> TASK SET
A. In the notebook setup excerpt, what value is assigned to project_root when the current directory path ends with 'notebooks'?
B. Extend the notebook setup excerpt, starting right after its last line of code.

> EXCERPT PROVIDED

##############################

First, let us import the libraries we will need and set up our environment.
 

In [1]:
# Standard library imports
import json
import pandas as pd
from pathlib import Path
from typing import List, Dict, Any
import matplotlib.pyplot as plt
import seaborn as sns
from collections import Counter
import numpy as np
from tqdm import tqdm
import os
import sys

# Add project root to path - multiple approaches for reliability
current_dir = os.getcwd()
project_root = os.path.dirname(current_dir) if current_dir.endswith('notebooks') else current_dir

# Add both current directory and project root to path
sys.path.insert(0, project_root)
sys.path.insert(0, current_dir)
sys.path.insert(0, '.')

print(f"Current directory: {current_dir}")
print(f"Project root: {project_root}")
print(f"Python path: {sys.path[:3]}")

##############################

> DATA FOR ANALYSIS

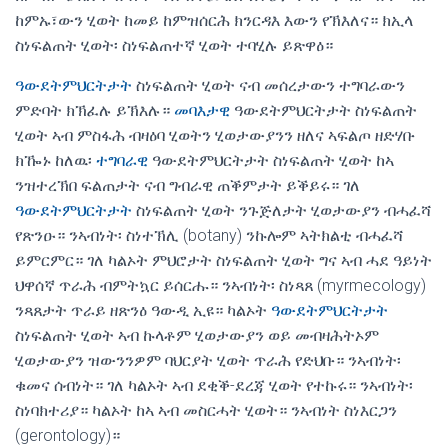
ከምኡ፣ውን ሂወት ከመይ ከምዝሰርሕ ክንርዳእ እውን የኽእለና። ክኢላ
ስነፍልጠት ሂወት፡ ስነፍልጠተኛ ሂወት ተባሂሉ ይጽዋዕ።
ዓውደትምህርትታት
ስነፍልጠት ሂወት ናብ መሰረታውን ተግባራውን
ምድባት ክኽፈሉ ይኽእሉ።
መባእታዊ
ዓውደትምህርትታት ስነፍልጠት
ሂወት ኣብ ምስፋሕ ብዛዕባ ሂወትን ሂወታውያንን ዘለና ኣፍልጦ ዘድሃቡ
ክዀኑ ከለዉ፡
ተግባራዊ
ዓውደትምህርትታት ስነፍልጠት ሂወት ከኣ
ንዝተረኽበ ፍልጠታት ናብ ግብራዊ ጠቕምታት ይቕይሩ። ገለ
ዓውደትምህርትታት
ስነፍልጠት ሂወት ንጉጅለታት ሂወታውያን ብሓፈሻ
የጽንዑ። ንኣብነት፡ ስነተኽሊ (botany) ንኩሎም ኣትክልቲ ብሓፈሻ
ይምርምር። ገለ ካልኦት ምህሮታት ስነፍልጠት ሂወት ግና ኣብ ሓደ ዓይነት
ህዋሰኛ ጥራሕ ብምትኳር ይሰርሑ። ንኣብነት፡ ስነጻጸ (myrmecology)
ንጻጸታት ጥራይ ዘጽንዕ ዓውዲ ኢዩ። ካልኦት
ዓውደትምህርትታት
ስነፍልጠት ሂወት ኣብ ኩላቶም ሂወታውያን ወይ መብዛሕትኦም
ሂወታውያን ዝውንንዎም ባህርያት ሂወት ጥራሕ የድህቡ። ንኣብነት፡
ቁመና ሰብነት። ገለ ካልኦት ኣብ ደቂቕ-ደረጃ ሂወት የተኩሩ። ንኣብነት፡
ስነባክተሪያ። ካልኦት ከኣ ኣብ መስርሓት ሂወት። ንኣብነት ስነእርጋን
(gerontology)።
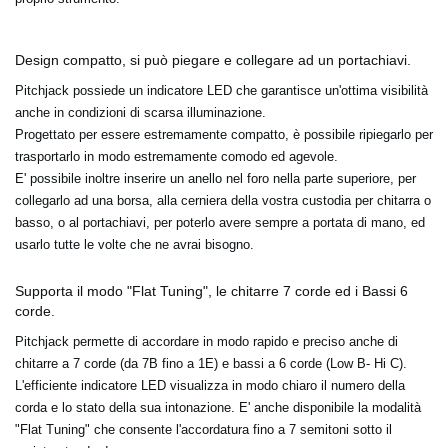
Design compatto, si può piegare e collegare ad un portachiavi.
Pitchjack possiede un indicatore LED che garantisce un'ottima visibilità
anche in condizioni di scarsa illuminazione.
Progettato per essere estremamente compatto, è possibile ripiegarlo per
trasportarlo in modo estremamente comodo ed agevole.
E' possibile inoltre inserire un anello nel foro nella parte superiore, per
collegarlo ad una borsa, alla cerniera della vostra custodia per chitarra o
basso, o al portachiavi, per poterlo avere sempre a portata di mano, ed
usarlo tutte le volte che ne avrai bisogno.
Supporta il modo "Flat Tuning", le chitarre 7 corde ed i Bassi 6
corde.
Pitchjack permette di accordare in modo rapido e preciso anche di
chitarre a 7 corde (da 7B fino a 1E) e bassi a 6 corde (Low B- Hi C).
L'efficiente indicatore LED visualizza in modo chiaro il numero della
corda e lo stato della sua intonazione. E' anche disponibile la modalità
"Flat Tuning" che consente l'accordatura fino a 7 semitoni sotto il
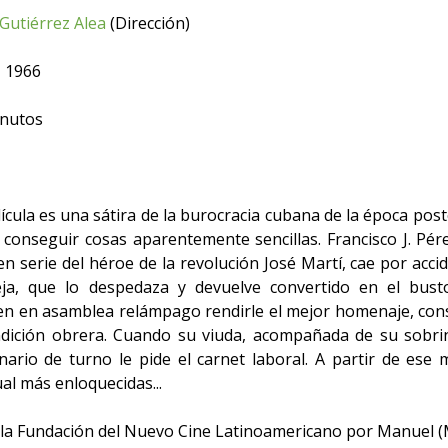
Gutiérrez Alea
(Dirección)
 1966
nutos
ícula es una sátira de la burocracia cubana de la época post
 conseguir cosas aparentemente sencillas. Francisco J. Pér
en serie del héroe de la revolución José Martí, cae por ac
ja, que lo despedaza y devuelve convertido en el bust
n en asamblea relámpago rendirle el mejor homenaje, consi
dición obrera. Cuando su viuda, acompañada de su sobrin
onario de turno le pide el carnet laboral. A partir de es
al más enloquecidas...
 la Fundación del Nuevo Cine Latinoamericano por Manuel (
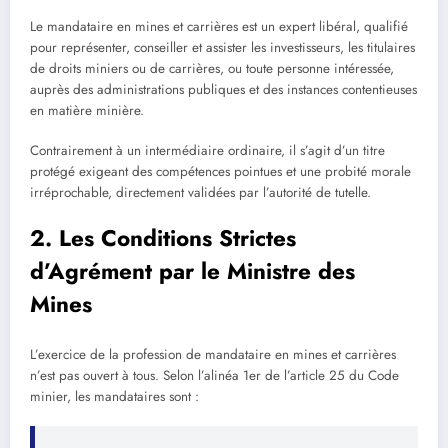
Le mandataire en mines et carrières est un expert libéral, qualifié
pour représenter, conseiller et assister les investisseurs, les titulaires
de droits miniers ou de carrières, ou toute personne intéressée,
auprès des administrations publiques et des instances contentieuses
en matière minière.
Contrairement à un intermédiaire ordinaire, il s’agit d’un titre
protégé exigeant des compétences pointues et une probité morale
irréprochable, directement validées par l’autorité de tutelle.
2. Les Conditions Strictes
d’Agrément par le Ministre des
Mines
L’exercice de la profession de mandataire en mines et carrières
n’est pas ouvert à tous. Selon l’alinéa 1er de l’article 25 du Code
minier, les mandataires sont :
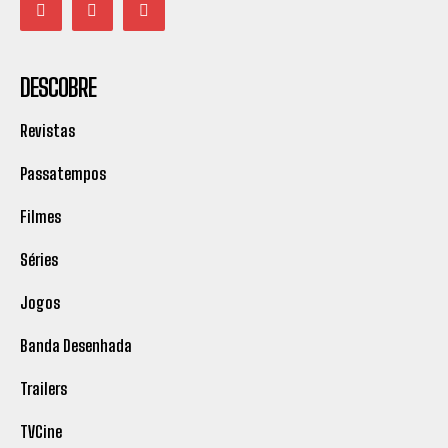
DESCOBRE
Revistas
Passatempos
Filmes
Séries
Jogos
Banda Desenhada
Trailers
TVCine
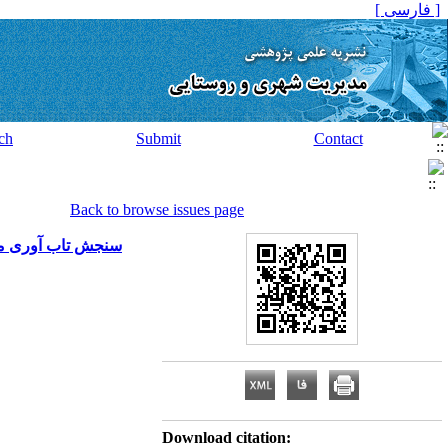
[ فارسی ]
ch
Submit
Contact
Back to browse issues page
سنجش تاب آوری مکان
Download citation:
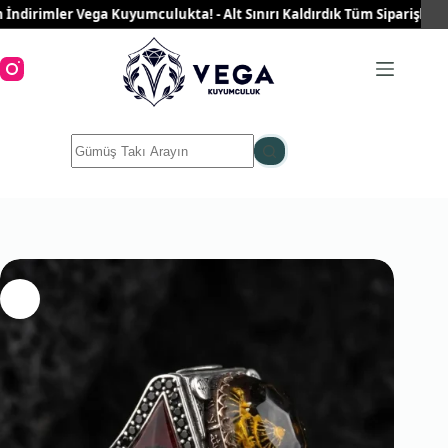
Skip
irimler Vega Kuyumculukta! - Alt Sınırı Kaldırdık Tüm Siparişleriniz 
to
content
No
results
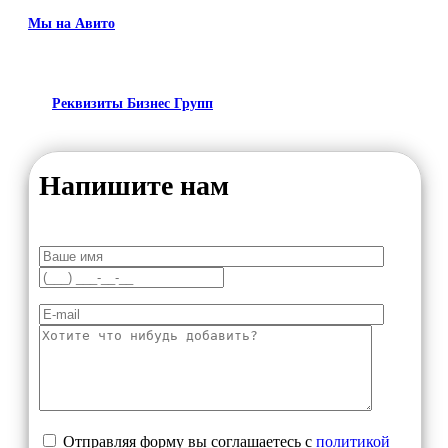
Мы на Авито
Реквизиты Бизнес Групп
Напишите нам
Отправляя форму вы соглашаетесь с
политикой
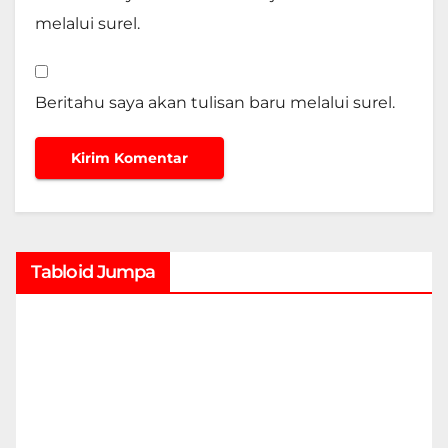
melalui surel.
Beritahu saya akan tulisan baru melalui surel.
Tabloid Jumpa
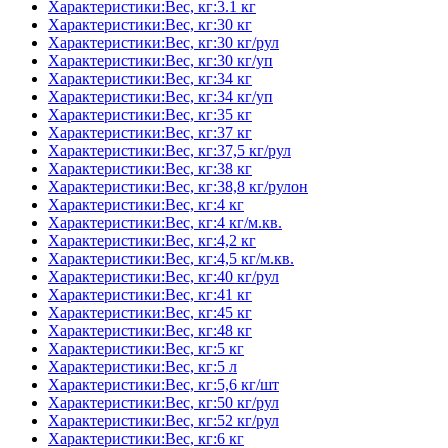
Характеристики:Вес, кг:3.1 кг
Характеристики:Вес, кг:30 кг
Характеристики:Вес, кг:30 кг/рул
Характеристики:Вес, кг:30 кг/уп
Характеристики:Вес, кг:34 кг
Характеристики:Вес, кг:34 кг/уп
Характеристики:Вес, кг:35 кг
Характеристики:Вес, кг:37 кг
Характеристики:Вес, кг:37,5 кг/рул
Характеристики:Вес, кг:38 кг
Характеристики:Вес, кг:38,8 кг/рулон
Характеристики:Вес, кг:4 кг
Характеристики:Вес, кг:4 кг/м.кв.
Характеристики:Вес, кг:4,2 кг
Характеристики:Вес, кг:4,5 кг/м.кв.
Характеристики:Вес, кг:40 кг/рул
Характеристики:Вес, кг:41 кг
Характеристики:Вес, кг:45 кг
Характеристики:Вес, кг:48 кг
Характеристики:Вес, кг:5 кг
Характеристики:Вес, кг:5 л
Характеристики:Вес, кг:5,6 кг/шт
Характеристики:Вес, кг:50 кг/рул
Характеристики:Вес, кг:52 кг/рул
Характеристики:Вес, кг:6 кг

##############################

> RESPONSES IN ORDER
A. The parent of the current directory, obtained with os.path.dirname(current_dir).

B.
# Force reload modules to get latest changes
import importlib

# Import our custom modules with error handling
try:
    from src.config import DATA_CONFIG, DATA_DIR
    from src.data.collect_data import DataCollector
    from src.data.preprocess_data import TextPreprocessor
    print("Successfully imported from src module")
except ImportError as e:
    print(f"Import error: {e}")
    print("Trying alternative import methods...")
    
    # Try importing directly from the file
    try:
        import importlib.util
        
        # Import config
        config_path = os.path.join(project_root, 'src', 'config.py')
        spec = importlib.util.spec_from_file_location("config", config_path)
        config_module = importlib.util.module_from_spec(spec)
        spec.loader.exec_module(config_module)
        DATA_CONFIG = config_module.DATA_CONFIG
        DATA_DIR = config_module.DATA_DIR
        
        # Import collect_data
        collect_path = os.path.join(project_root, 'src', 'data', 'collect_data.py')
        spec = importlib.util.spec_from_file_location("collect_data", collect_path)
        collect_module = importlib.util.module_from_spec(spec)
        spec.loader.exec_module(collect_module)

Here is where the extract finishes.